Workshop Prep
You will need three things for this workshop:
- some content (hopefully you have your own; we will also provide some)
- a Laptop (we have some to hand out if you need one)
- a text editor (although really you could get away without one. )
Some Content
Textual analysis works by converting a text/texts into a proverbial “bag of words.” These words become the “data” that the computer then counts, weighs, and measures in a variety of ways. In order to prepare your texts for computational analyses, you’ll often need to prepare your text(s) in some fashion.
If you don’t have text of your own, we’ve provided some here, using Shakespeare’s Sonnets:
- Shakespeare’s Sonnets URLs in a CSV
- Shakespeare’s Sonnets in a CSV
- Shakespeare’s Sonnets in Plain Text
- Shakespeare’s Sonnet URLS in a list for Voyant
Text Editors, Get One
Some tools will allow you to use PDFs and Word Documents, for instance,but other tools and processes might require you transform your text(s) into a plain text format (TXT). To do this, you’ll need to download and install a text editor that will allow you to import, clean, and save text in this format, or in other plain formats, like a Comma Separated Variables (CSV) file, which stores information in a table (TABULARLY!) and is very much like a spreadsheet.

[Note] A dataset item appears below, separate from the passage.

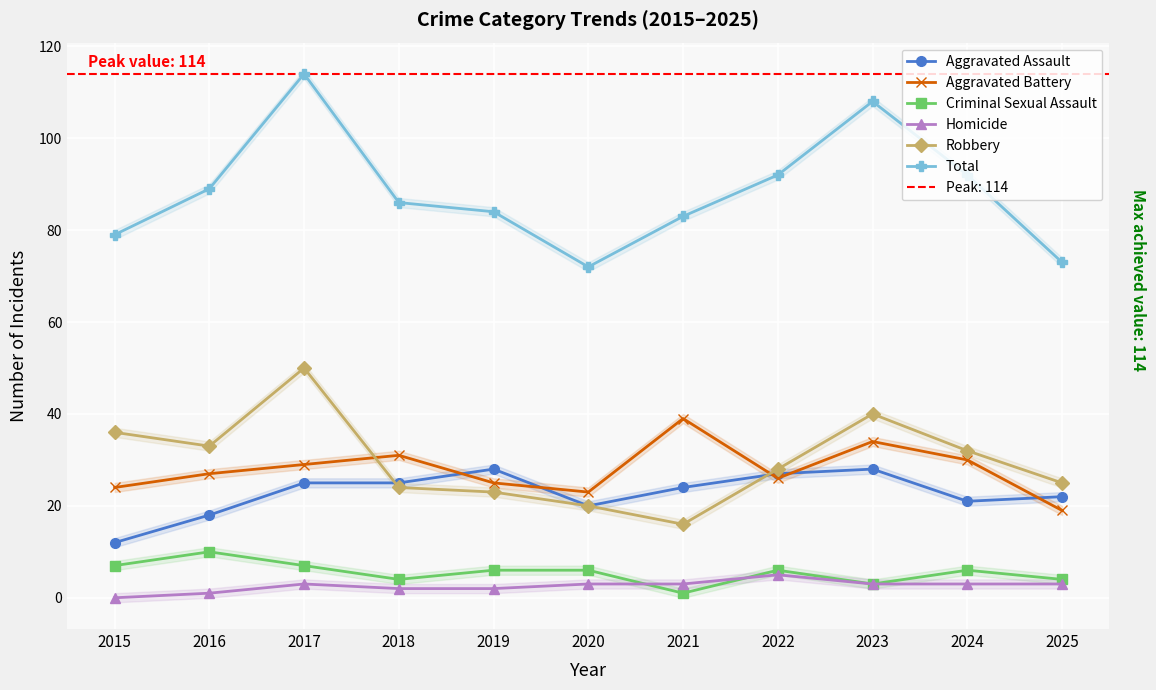

True or false: Aggravated Battery and Total cross at least once.

False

Many of us here use Visual Studio Code, from Microsoft, which is free and works on both Mac and PC computers. Another cross-platform text editor to consider is Atom.

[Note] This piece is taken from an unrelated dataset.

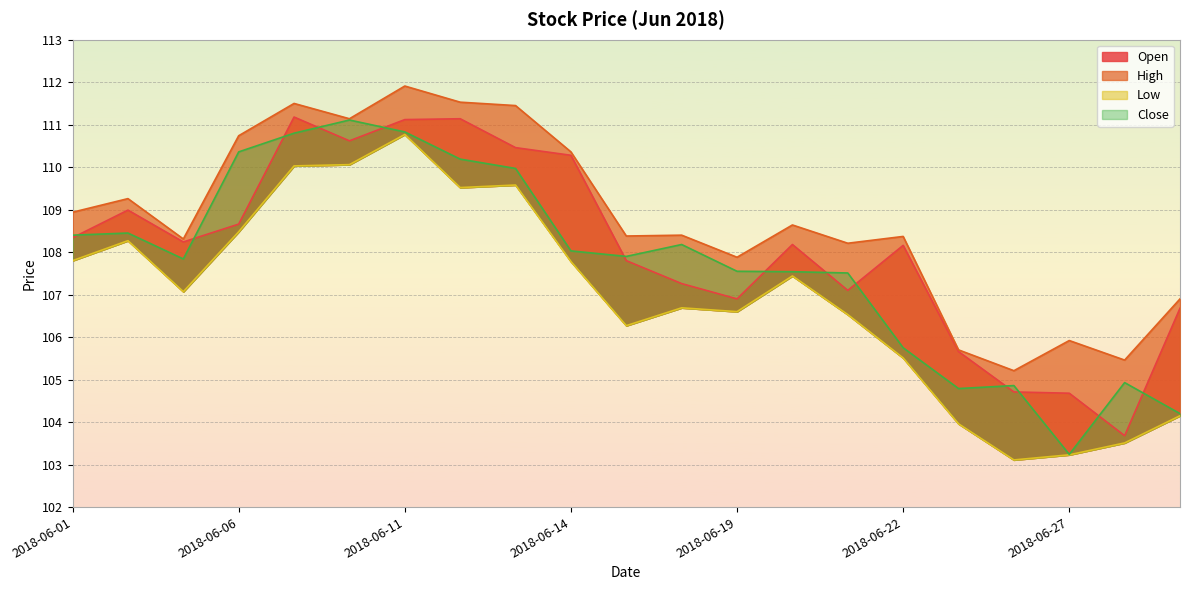

Which category has the lowest value across all series?

2018-06-26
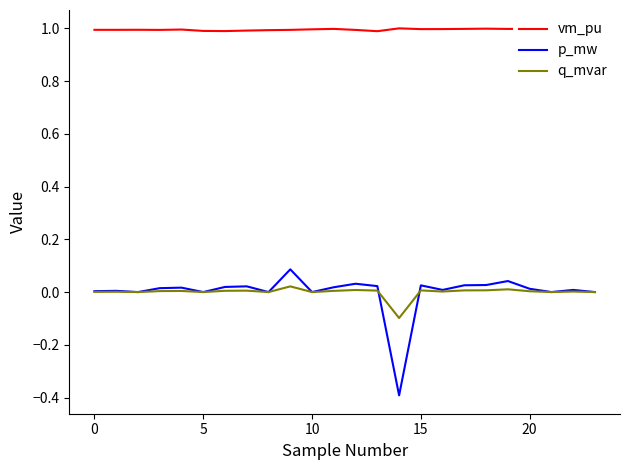

List the series in order of their peak value, lowest first.

q_mvar, p_mw, vm_pu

Windows users should consider Notepad++, which is simple to use and free. It also has a good find and replace function that works across files in a directory or files open in the editor. This is especially helpful for editing a larger number of files at the same time.

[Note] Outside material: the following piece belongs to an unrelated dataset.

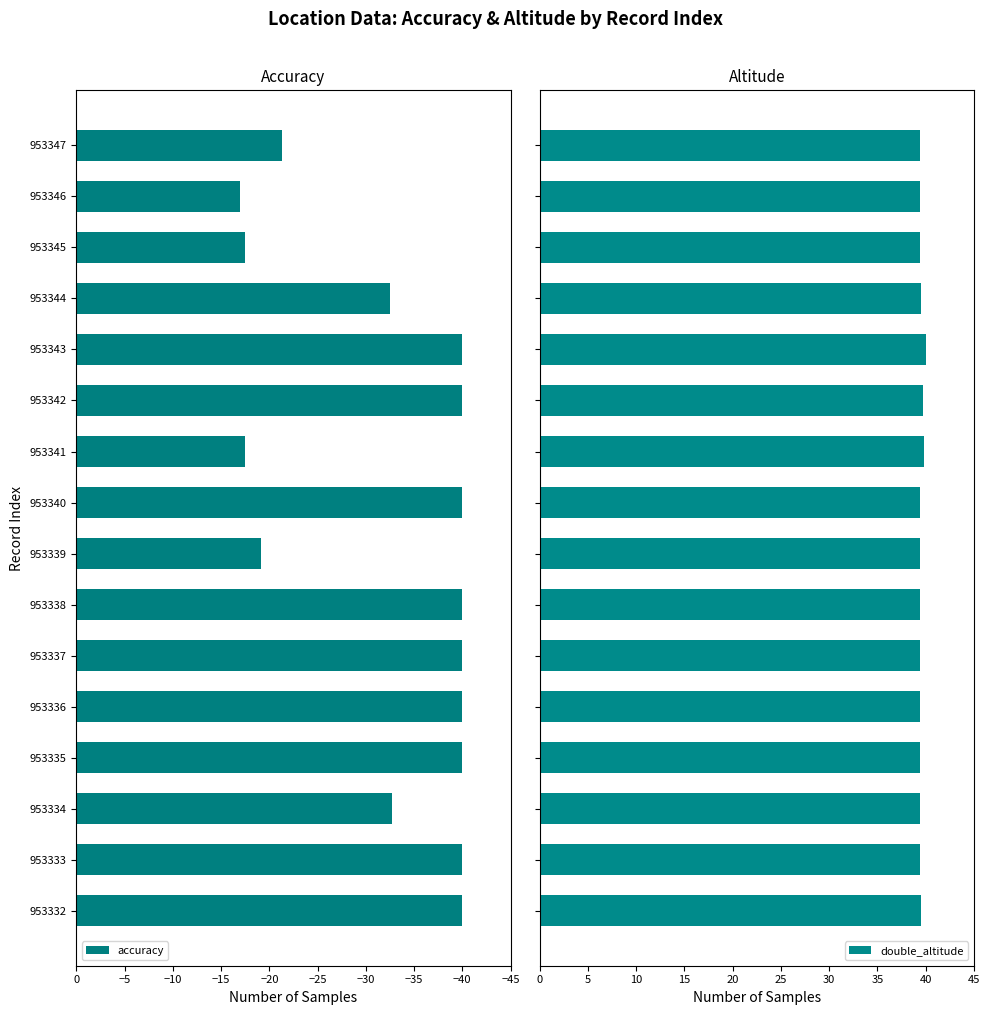

Is it true that accuracy equals -6.2 at 953345?

False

Note that Windows notepad does not handle UTF-8 encoding or UNIX line endings that are standard for cross platform applications.
Mac users can also look at TextWrangler or BBEdit. Also TextEdit, the default text editor on Mac, is useful for simple tasks, like making a document plain text.
On linux, Gedit will suffice.
What is Plain Text
Plain text is basically just what it describes, a file format that saves within it the bare minimum amount of information presented to it. Whereas a Microsoft Word document file will save within it a variety of inforamtion about the font, layout, and properties of the document prepared, a plain text file will save just that information.
The following exercise will demonstrate the differences. This is adapted from a tweet by Alex Gil (that I can’t find at the moment).
Plain Text vs. Word Doc
- Open your text editor and create a TXT file that includes only the letter “a” (no spaces or breaks), then save this as “a.txt” in a new folder.
- Now open Word and create a similar file that only includes “a” and save it as “a.docx in that same folder.
- Open your new folder via the Finder or Explorer and examine the file sizes. Notices anything?
- Optional: If you’re using a windows computer, change the file extension of the .docx file to “.zip.” Open the .zip file by clicking on it and examine all the accompanying files within. What do you see? Try opening some of those files with your text editor!